CLOMIPHENE CITRATE is a Selective Estrogen Receptor Modulator (SERM) that works by Selective estrogen receptor modulator; competes with estrogen for binding at estrogen receptors in the hypothalamus, inhibiting negative feedback and increasing gonadotropin-releasing hormone (Gn RH) secretion, leading to increased LH and FSH release from the pituitary.. CLOMID is a Selective Estrogen Receptor Modulator that works by Competitive antagonist of estrogen receptors (ER) in hypothalamus and pituitary, leading to increased gonadotropin-releasing hormone (Gn RH) and subsequent LH and FSH release, stimulating ovulation.. They differ in pharmacokinetic profiles, FDA-approved indications, and side effect profiles.
Potency comparisons between CLOMIPHENE CITRATE and CLOMID depend on the specific clinical indication. These are agents from distinct pharmacological classes and are not directly interchangeable by dose. A physician or clinical pharmacist should guide any therapeutic switching decisions.

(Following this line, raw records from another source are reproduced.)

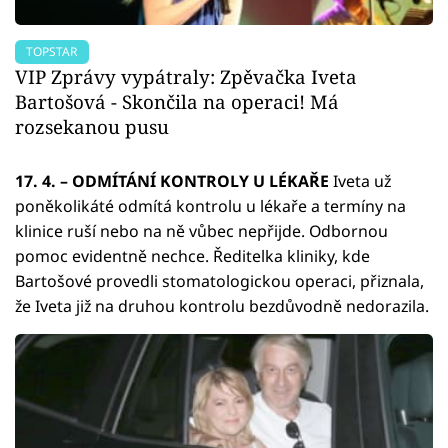
TOPSTAR
VIP Zprávy vypátraly: Zpěvačka Iveta
Bartošová - Skončila na operaci! Má
rozsekanou pusu
17. 4. – ODMÍTÁNÍ KONTROLY U LÉKAŘE
Iveta už
poněkolikáté odmítá kontrolu u lékaře a termíny na
klinice ruší nebo na ně vůbec nepřijde. Odbornou
pomoc evidentně nechce. Ředitelka kliniky, kde
Bartošové provedli stomatologickou operaci, přiznala,
že Iveta již na druhou kontrolu bezdůvodně nedorazila.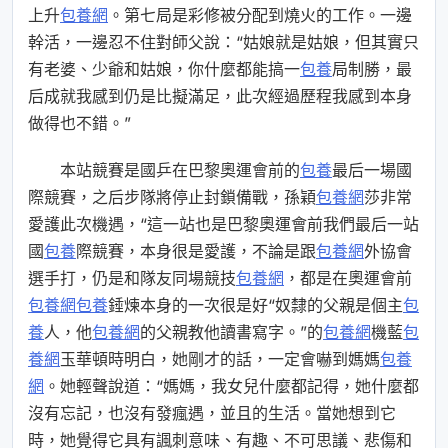
上升
包養網
。第七局是彩修被分配到燒火的工作。一邊
幹活，一邊忍不住對師父說：“姑娘就是姑娘，但其實只
有老婆、少爺和姑娘，你什麼都能搞一
包養
局制勝，最
后成就我感到仍是比擬滿足，此次經過歷程我感到本身
做得也不錯。”
本站競賽是國乒在巴黎奧運會前的
包養
最后一場國
際競賽，之后步隊將停止封鎖備戰，孫穎
包養網
莎非常
愛護此次機遇，“這一站也是巴黎奧運會前我們最后一站
國
包養
際競賽，本身很是愛護，不論是跟
包養網
外協會
選手打，仍是和隊友同場競技
包養網
，都是在奧運會前
包養網
包養
錘煉本身的一次很是好“奴隸的父親是個主
包
養
人，他
包養網
的父親教他讀書寫字。”的
包養網
機藍
包
養網
玉華頓時明白，她剛才的話，一定會嚇到媽媽
包養
網
。她輕聲說道：“媽媽，我女兒什麼都記得，她什麼都
沒有忘記，也沒有發瘋遇，並且的生活。當她想到它
時，她覺得它具有諷刺意味、有趣、不可思議、悲傷和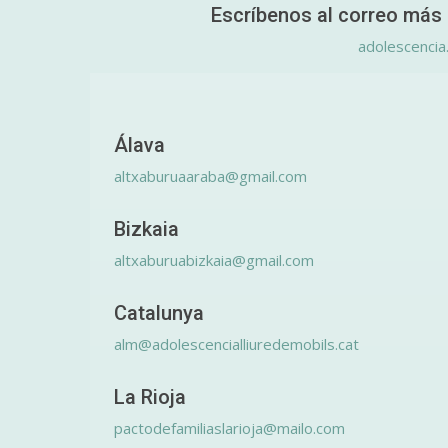
Escríbenos al correo más 
adolescencia
Álava
altxaburuaaraba@gmail.com
Bizkaia
altxaburuabizkaia@gmail.com
Catalunya
alm@adolescencialliuredemobils.cat
La Rioja
pactodefamiliaslarioja@mailo.com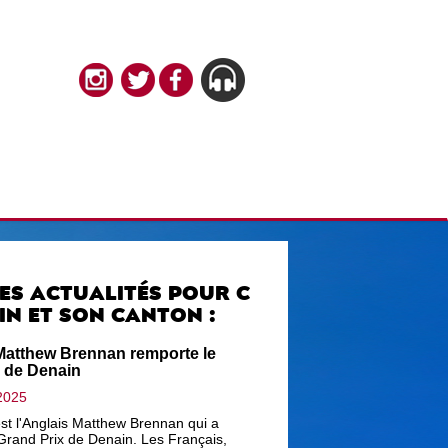
ES ACTUALITÉS POUR C
IN ET SON CANTON :
Matthew Brennan remporte le
x de Denain
2025
est l'Anglais Matthew Brennan qui a
Grand Prix de Denain. Les Français,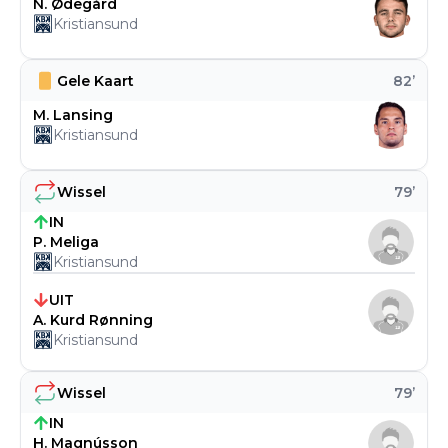
N. Ødegård
Kristiansund
Gele Kaart
82
’
M. Lansing
Kristiansund
Wissel
79
’
IN
P. Meliga
Kristiansund
UIT
A. Kurd Rønning
Kristiansund
Wissel
79
’
IN
H. Magnússon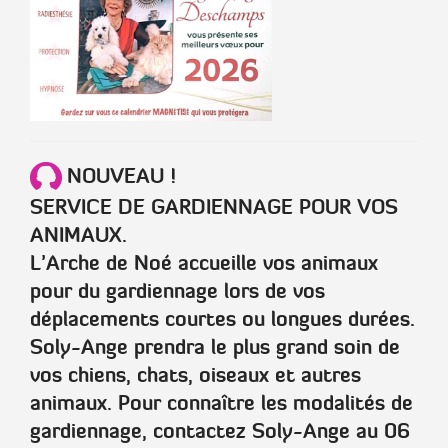
NOUVEAU !
SERVICE DE GARDIENNAGE POUR VOS
ANIMAUX.
L’Arche de Noé accueille vos animaux
pour du gardiennage lors de vos
déplacements courtes ou longues durées.
Soly-Ange prendra le plus grand soin de
vos chiens, chats, oiseaux et autres
animaux. Pour connaître les modalités de
gardiennage, contactez Soly-Ange au 06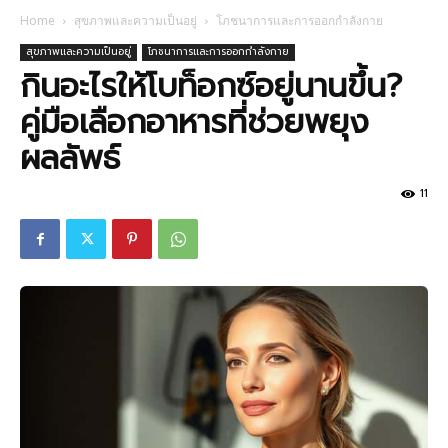
Home
สุขภาพและความเป็นอยู่
โภชนาการและการออกกำลังกาย
สุขภาพและความเป็นอยู่
โภชนาการและการออกกำลังกาย
กินอะไรให้โบท็อกซ์อยู่นานขึ้น?
คู่มือเลือกอาหารที่ช่วยพยุง
ผลลัพธ์
11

The standard adult dose of CLOMIPHENE CITRATE is: 50 mg orally once daily for 5 days, starting on day 5 of menstrual cycle; may increase to 100 mg orally once daily for 5 days if ovulation not achieved.. The standard adult dose of CLOMID is: 50 mg orally once daily for 5 days, starting on day 5 of the menstrual cycle. May increase to 100 mg daily if no response.. Dosing should always be individualized based on indication, renal and hepatic function, age, and other patient factors.

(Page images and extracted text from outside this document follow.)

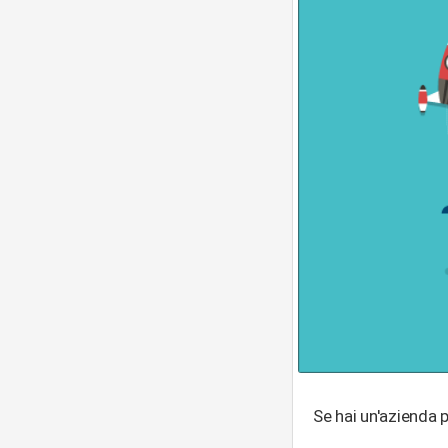
Se hai un'azienda p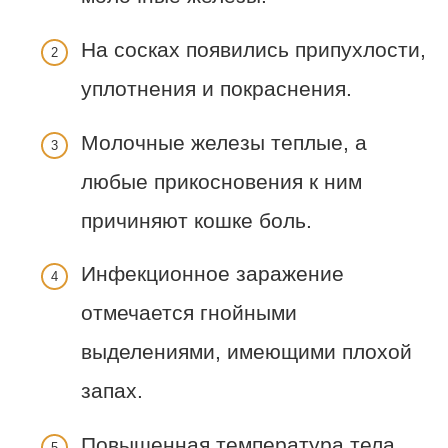
На сосках появились припухлости,
уплотнения и покраснения.
Молочные железы теплые, а
любые прикосновения к ним
причиняют кошке боль.
Инфекционное заражение
отмечается гнойными
выделениями, имеющими плохой
запах.
Повышенная температура тела.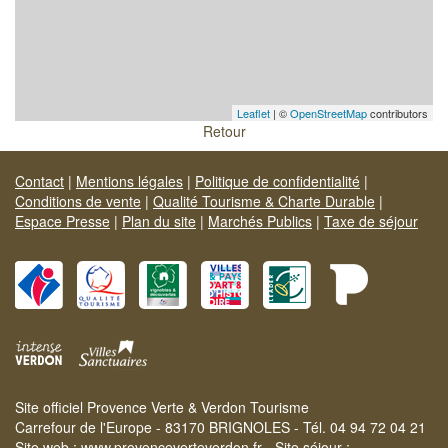
Leaflet
| ©
OpenStreetMap
contributors
Retour
Contact
|
Mentions légales
|
Politique de confidentialité
|
Conditions de vente
|
Qualité Tourisme & Charte Durable
|
Espace Presse
|
Plan du site
|
Marchés Publics
|
Taxe de séjour
Site officiel Provence Verte & Verdon Tourisme
Carrefour de l'Europe - 83170 BRIGNOLES - Tél. 04 94 72 04 21
Site web :
www.provenceverteverdon.fr
- Site séjour :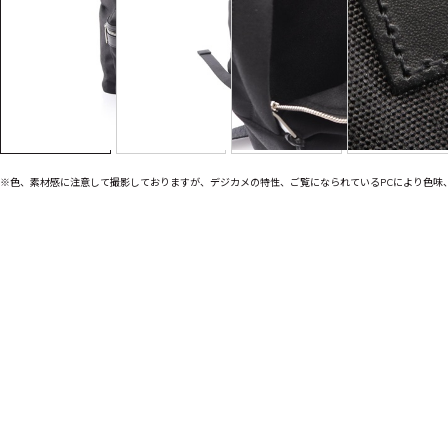
※色、素材感に注意して撮影しておりますが、デジカメの特性、ご覧になられているPCにより色味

No direct drug-drug interaction has been formally documented between CLOMIPHENE CITRATE and CLOMID in current clinical databases. However, individual patient risk factors including other medications, organ function, and comorbidities should always be evaluated by a qualified healthcare provider.
The maternal-fetal safety profiles differ. CLOMIPHENE CITRATE is classified as Category A/B. FDA Pregnancy Category X. Clomiphene citrate is contraindicated in pregnancy. First trimester exposure associated with neural tube defects, cleft palate, and syndactyly. Second and. CLOMID is classified as Category C. Clomiphene citrate is contraindicated in pregnancy. It is associated with an increased risk of fetal malformations, including neural tube defects, specifically when exposure occurs. Always consult a maternal-fetal medicine specialist before taking either drug during pregnancy or lactation.